Superscope, Inc. v. Benjamin Co.

277 S.E.2d 596 | S.C. | 1981

Lewis, Chief Justice:

This appeal is from an order denying appellants’ motion to reopen a default judgment and permit them to file an answer and counterclaim; the order further granted respondent’s motion for summary judgment. We reach only the issue of appellants’ motion and reverse on that ground.

Appellants, as retailers of stereo and sound equipment, purchased goods from the respondent manufacturer, Super-scope, Inc., and financed the purchase through a third party, Finance America Private Brands, Inc. Finance America was given a security interest in the goods. Appellants contend that certain of the goods were defective. Whether for this reason or otherwise, it is undisputed that appellants thereafter failed to make payment to Finance America, and the latter commenced action in claim and delivery to collect the debt. Appellants initally asserted their rights to a pre-seizure *233hearing but later withdrew this demand in accordance with an “agreement” of counsel for the parties. The record makes several references to such cooperation between the parties, as in a statement that “by agreement” Finance America reclaimed the inventory of appellants, granting certain credits against the underlying debt.

The suit by Finance America, of course, continued with regard to any deficiency remaining after the foregoing credits. Subsequently, appellants demanded that Finance America prove in open court the amount of its remaining claim, on the ground that its claim was unliquidated and no verified, itemized statement of account was attached to the complaint; but no other responsive pleadings were filed by appellants. Appellants assert that they did not contest the action because their only defense was the defective nature of the goods, which could constitute no defense against Finance America as a mere lender.

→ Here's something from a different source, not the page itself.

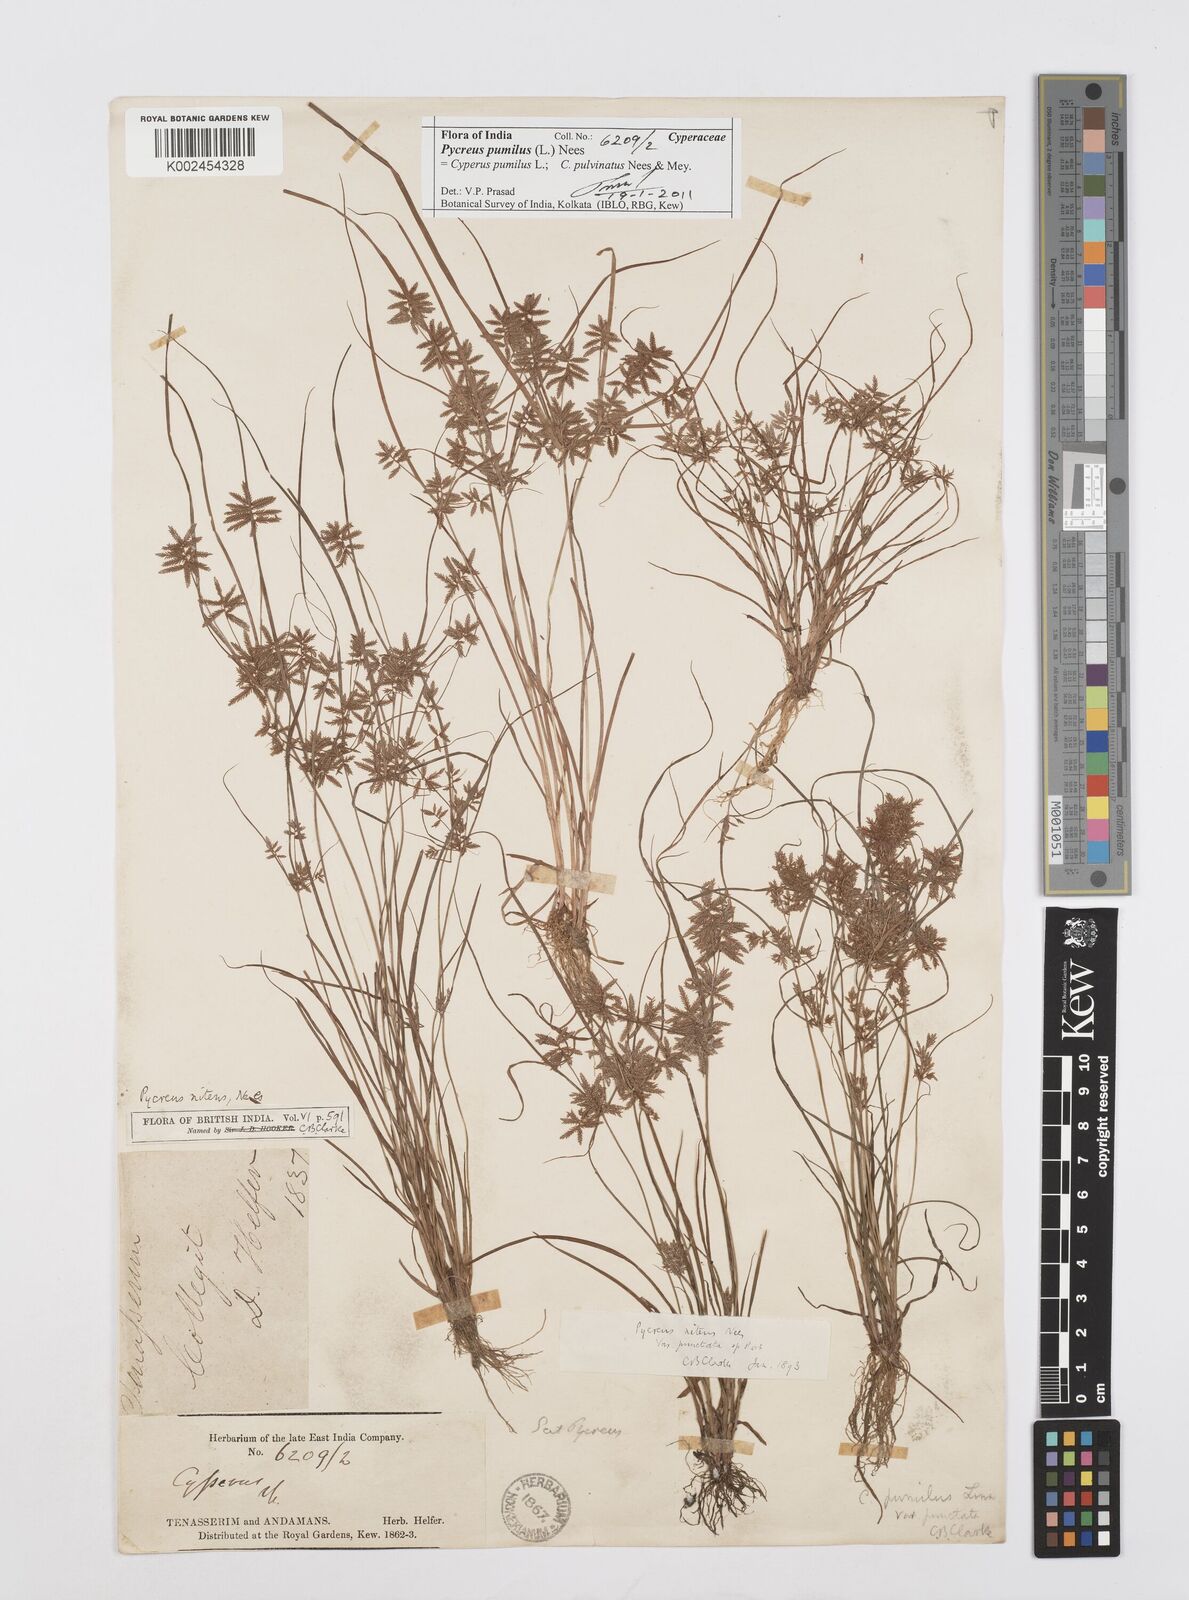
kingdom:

In the meantime, and apparently without notice or knowledge of appellants, Finance America assigned its interest in the cause of action to the respondent, Superscope, Inc., the manufacturer from whom appellants purchased the allegedly defective goods. The circumstances surrounding this assignment do not appear in the record, although it is evident that the same counsel continued to represent the interests of the party plaintiff. Thereafter, an order of default against appellants and an order substituting Superscope, the manufacturer, as plaintiff was issued. It is stipulated that the order of default and the order of substitution were issued ex parte. The record is silent as to the service of these orders upon appellants.

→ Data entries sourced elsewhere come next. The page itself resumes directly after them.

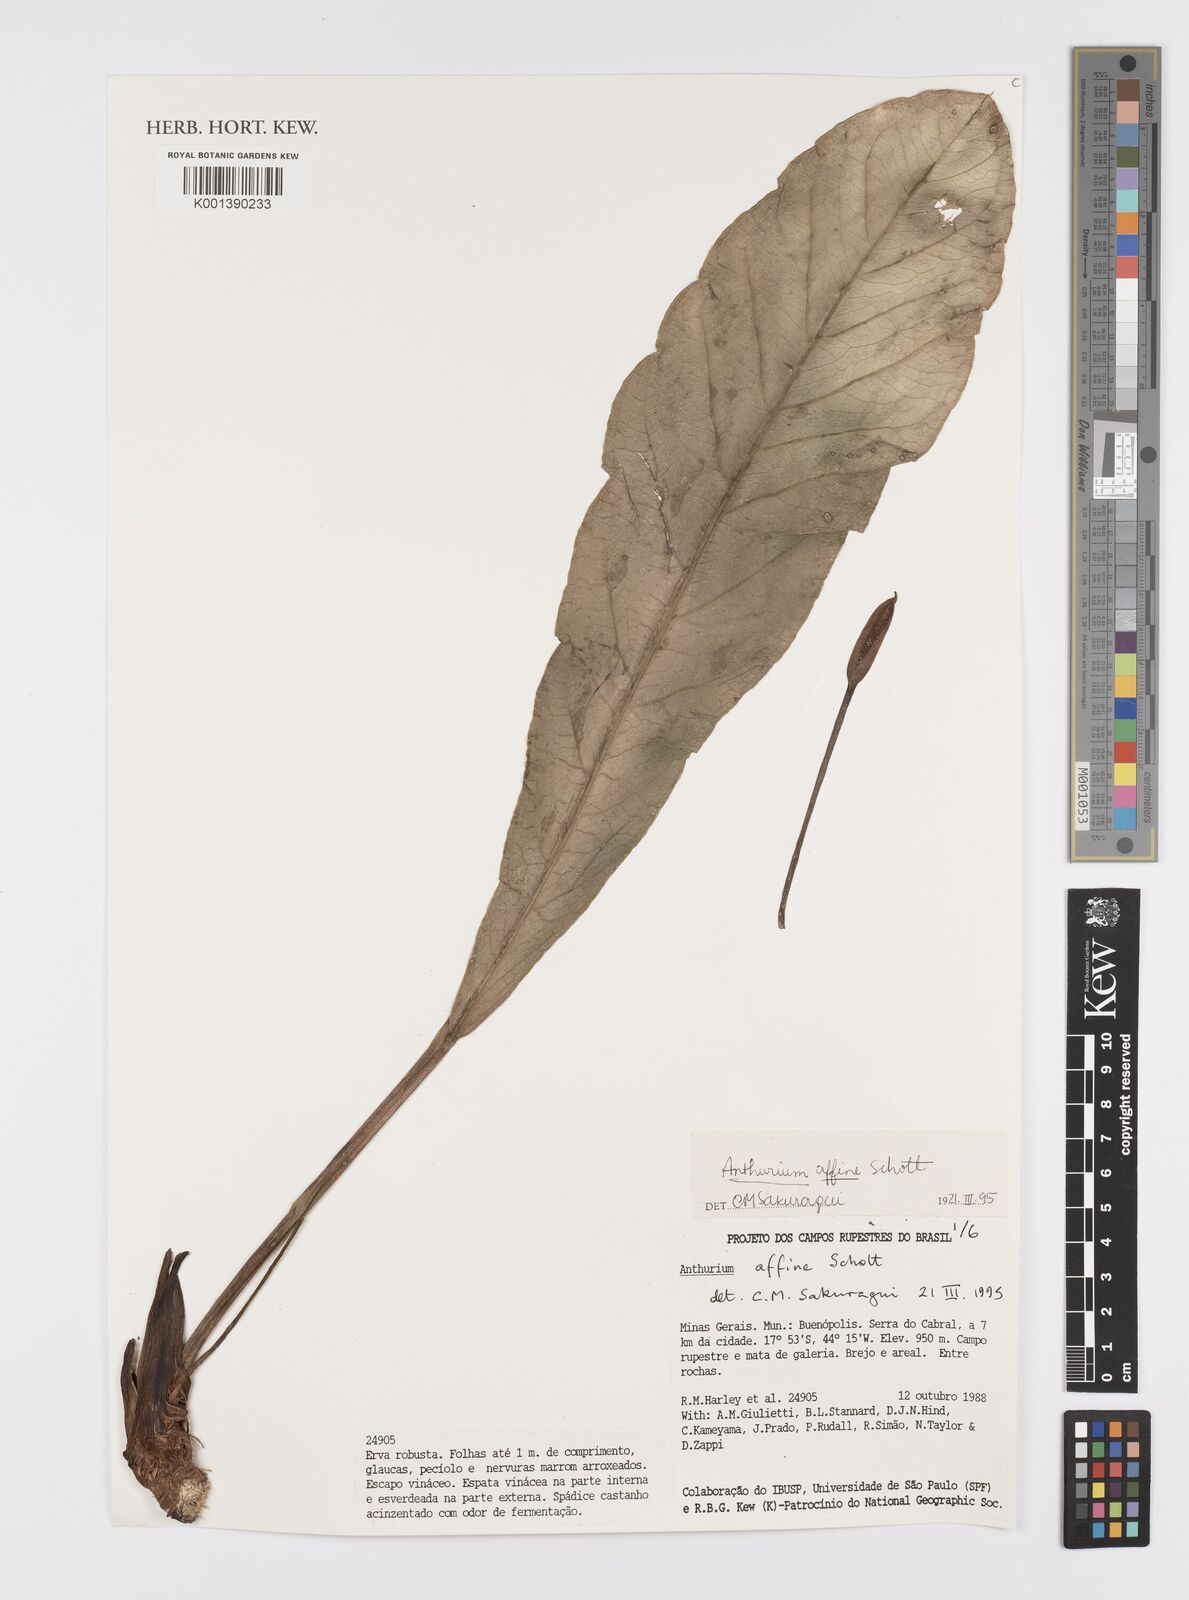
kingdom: Plantae
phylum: Tracheophyta
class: Liliopsida
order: Alismatales
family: Araceae
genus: Anthurium
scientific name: Anthurium affine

After its substitution as plaintiff, Superscope moved for summary judgment for the balance of the indebtedness allegedly due, providing notice of this motion to appellants. Shortly thereafter appellants moved to have the default judgment set aside and for opportunity to file an answer and *234counterclaim for damages against Superscope, now the plaintiff, from whom the allegedly defective goods were purchased. The motion of appellants was denied, and summary judgment granted to respondent.

Appellants assign error in the failure of the court below to reopen the default judgment on the ground that the judgment was improperly entered without notice to them.

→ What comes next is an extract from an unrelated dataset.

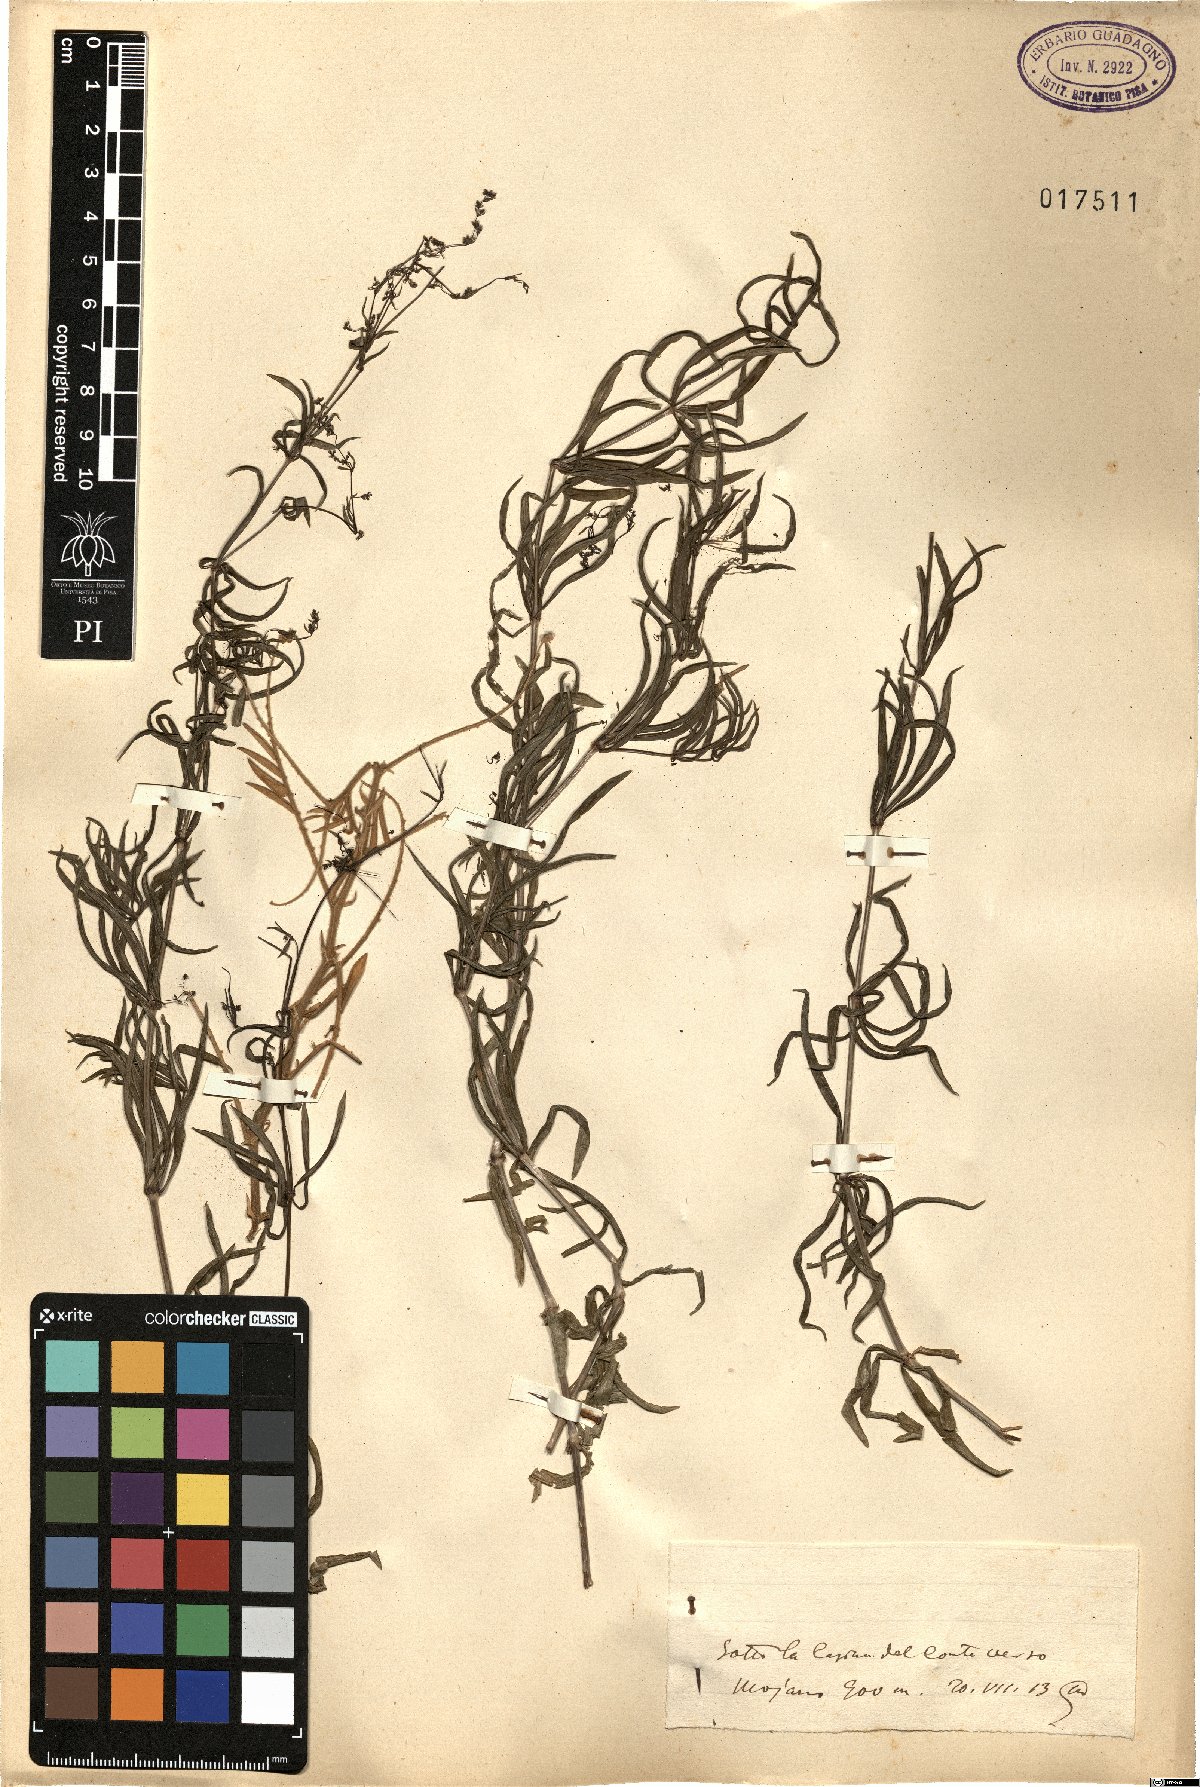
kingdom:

Section 15-9-970, Code of Laws of South Carolina 1976 requires notice to a defendant that default judgment will be sought in cases where defendant has given notice of appearance. This statute provides a defendant with timely opportunity to urge reasons against entry of default judgment and offers the court a means to protect the judicial process from imposition as well as successive actions to correct premature judgments.

In this case, appellants appeared twice before the lower court: once to demand a pre-seizure hearing; later to demand proof of the unliquidated debt. We hold that these actions sufficed under Code Section 15-9-970 to entitle appellants to notice of the default application. The order of default, issued without notice, was therefore void and should have been set aside upon appellants’ motion.

The trial judge was also in error in refusing to permit appellants to file responsive pleadings asserting their claims against the substituted plaintiff. In the furtherance of justice this court has encouraged a liberal approach to the amendment of pleadings as provided by Section 15-13-920, Code of Laws of South Carolina, 1976. The discretionary power to grant amendments, such as a substitution of parties, is limited however where the amendment brings about a substantial change in the nature of the action or deprives a party of a substantial right. 67A C.J.S., Parties, Section 170.

We think that the substitution of the respondent as plaintiff brought about a substantial change in the defenses available *235to appellants and that fairness in these circumstances requires opportunity for appellants to plead. The case of Coleman v. Heller, 13 S. C. 491, provides the appropriate rule. In that case a defendant had a good defense against the original plaintiff, which was not available against the substituted plaintiff. Failure of the trial court to permit the defendant to amend his answer was held error. In the instant case, the situation is precisely reversed, for a defense not available against the original plaintiff is good against the substituted party. We see no reason why the principle applied in Coleman v. Heller should not govern.

In fact, our holding herein that the default judgment be set aside necessarily carries with it the right of appellants to file such defenses as they may have against respondent, the present plaintiff in the action.

Accordingly, we reverse and remand with instructions to set aside the default judgment heretofore entered and to permit appellants to file responsive pleadings.

Littlejohn, Ness, Gregory and Harwell, JJ., concur.